Adult misdiagnosis

I’m a 40 something man and was diagnosed with ASD yesterday. It was a bit of a shock. Both of my kids were diagnosed with ASD a few years ago: my son is 16, daughter 12. Their traits are quite different as is normal between boys and girls. I never suspected that I could be on the spectrum too. I went to my GP in November because I was struggling with some things that I know my son also finds hard. I wasn’t looking to be diagnosed but they were impacting my parenting and my relationship with my girlfriend and she had been suggesting I sought help. I put it off for months. 


The MH specialist gave me questionnaires for autism and adhd and it was the latter that resonated more, especially the inattentive type. I went back to see the specialist in December. He said he suspected adhd but would send me for an asd assessment too but it would take longer. 

I’m close to my mum and brother but there was no way I could ask them to complete questionnaires for me. I know they would be very dismissive of me being assessed and I’m sure they wouldn’t answer accurately. I dont have any friends that knew me before aged 12.

My nephew (brother’s son) has asd and adhd. My cousin (mum’s neice) has recently been diagnosed with adhd, and her son has asd, which suggests that genetically it’s on my side of the family not my children’s mum.

 I was given an adhd assessment date for March and surprisingly an asd assessment in February. I was sure that I would be told I didn’t have asd but not sure about adhd. 

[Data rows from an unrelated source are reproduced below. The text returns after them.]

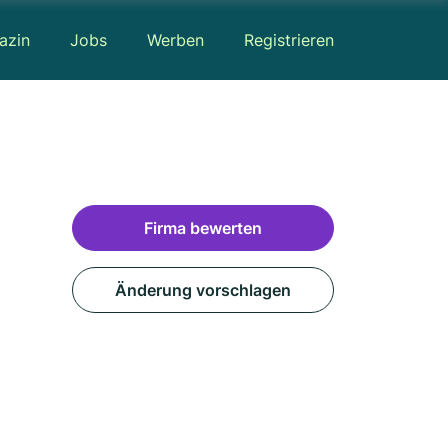
azin
Jobs
Werben
Registrieren
Firma bewerten
Änderung vorschlagen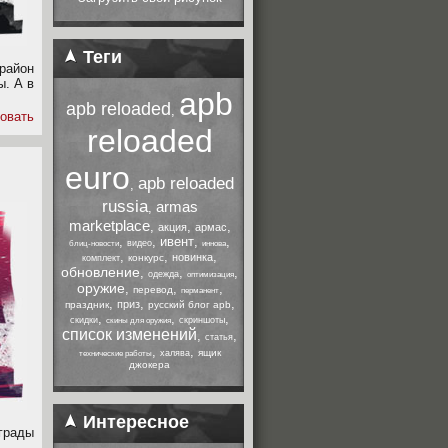
Теги
район
ы. А в
apb
apb reloaded
,
овать
reloaded
euro
apb reloaded
,
russia
armas
,
marketplace
,
,
,
акция
армас
,
,
ивент
,
,
видео
блиц-новости
иннова
,
,
,
новинка
конкурс
комплект
обновление
,
,
,
одежда
оптимизация
оружие
,
,
,
перевод
перманент
,
,
,
приз
праздник
русский блог apb
,
,
,
скидки
скриншоты
скины для оружия
список изменений
,
,
статья
,
,
ящик
халява
технические работы
джокера
Интересное
грады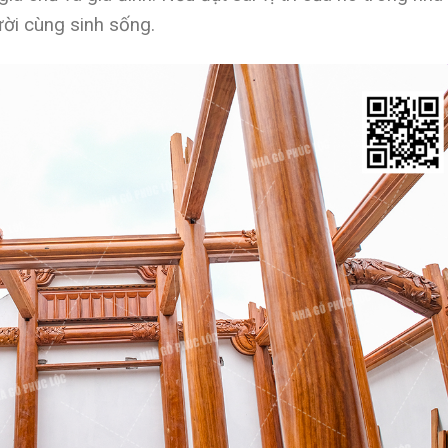
ười cùng sinh sống.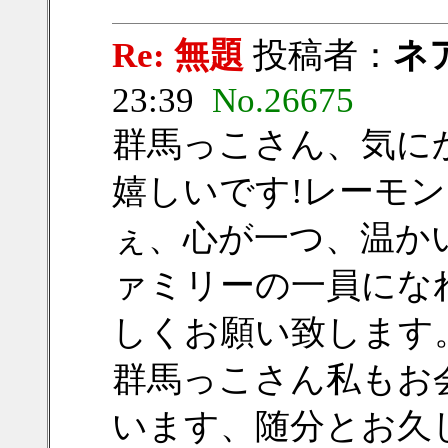
Re: 無題
投稿者：
ネ
23:39
No.26675
群馬っこさん、気に
嬉しいです!レーモ
ぇ、心が一つ、温か
ァミリーの一員にな
しくお願い致します
群馬っこさん私もお
います、随分とお久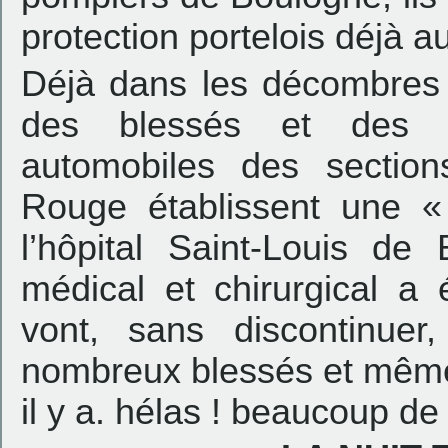
protection portelois déjà au
Déjà dans les décombres
des blessés et des 
automobiles des section
Rouge établissent une « 
l’hôpital Saint-Louis de
médical et chirurgical a 
vont, sans discontinuer
nombreux blessés et mêm
il y a. hélas ! beaucoup de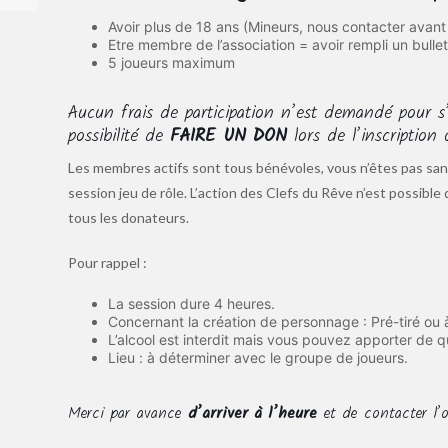
Avoir plus de 18 ans (Mineurs, nous contacter avant 
Etre membre de l’association = avoir rempli un bulle
5 joueurs maximum
Aucun frais de participation n’est demandé pour s’
possibilité de
FAIRE UN DON
lors de l’inscription
Les membres actifs sont tous bénévoles, vous n’êtes pas san
session jeu de rôle. L’action des Clefs du Rêve n’est possible
tous les donateurs.
Pour rappel :
La session dure 4 heures.
Concernant la création de personnage : Pré-tiré ou à 
L’alcool est interdit mais vous pouvez apporter de q
Lieu : à déterminer avec le groupe de joueurs.
Merci par avance
d’arriver à l’heure
et de contacter l’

I wasn’t sure about asking the one friend I still have who knew me aged 12 but last week I did. He was very surprised to hear I was being assessed saying that he never would have suspected it. He agreed to complete a questionnaire, but I don’t know what he said on it.

I had my assessment yesterday and it felt like the psychiatrist had already made his mind up before the interview. The assessment only lasted one hour and he told me I have higher functioning asd.

My head is a mess now. I find it incredibly hard to believe that I have ASD. I don’t want to undermine my children’s’ diagnoses. I can’t talk to my mum or brother about it. I’ve mentioned it to another friend who I’ve know since I was 19. He was surprised too. 

Should I get a second opinion? I don’t know what to do. I’ve always been very anxious, and socially anxious, and I wonder whether that would be a more accurate diagnosis. 

Parents
  • What you describe is imposter syndrome a kind of denial. It is a kind of internalised ableism.

    As someone who was diagnosed in their early fifties I can relate to your feelings that you have gotten by before now. So what has changed, you are still the same person as before but now you will be able to understand yourself (eventually). Be kind to yourself you only different not broken.

    Are you in the uk as the timelines do not fit with the waiting list times here.

Reply
  • What you describe is imposter syndrome a kind of denial. It is a kind of internalised ableism.

    As someone who was diagnosed in their early fifties I can relate to your feelings that you have gotten by before now. So what has changed, you are still the same person as before but now you will be able to understand yourself (eventually). Be kind to yourself you only different not broken.

    Are you in the uk as the timelines do not fit with the waiting list times here.

Children
  • I read a number of authorities have frozen referrals at the moment waiting as they've used up the budget for this year, will be reset on April. So perhaps there are more places available at the moment, hence the short wait time.

    1hr seems quick. But is it possible to tell in that time for someone who is clear cut? Probably, if there are good forms with supporting information. They might also be more inclined to be positive given a confirmed family link.

    Doubt is common. Imposter syndrome is there because you can do stuff. But it is spiky, it also varies over time and stress. Also being older, you may have arranged your life to hide the challenges, with lots of routines, avoiding novelty, limited social.groups, etc. It makes you think you are ok. The closer you are to burnout the more obvious the traits become. Maybe up already arrived at most of the accommodations independently, I have.

    It takes months or years to fully accept. The hard part is thinking no matter how hard you tried you were never going to quite be the same, that you have been at a disadvantage, and then thinking back over your whole life.

    The main challenge is trying to figure out how you are different, when you are looking out from the inside.

    You will spend ages, then come to realise not much is wrong. But you will have more confidence because you know yourself.

  • Thank you. Yes I’ve read about how it can feel like imposter syndrome. I am in the uk. I was amazed at how quickly the appointment came. The MH specialist said it would take ages.  He referred me to Psychiatry UK in December.  The forms came in January and I completed them quite quickly. A day later I was able to choose an appointment on the portal, there were a huge amount of psychiatrists to choose from and many had availability a week or so later. I choose one who said he had autism and adhd in his bio.  The assessment only took an hour. It didn’t feel as in depth as I suspected. It also felt like he’d made his mind up before speaking to me. 

    It makes sense in some respects but it also feels like it doesn’t fit in some ways. I also worry that I’m undermining the diagnoses of my children.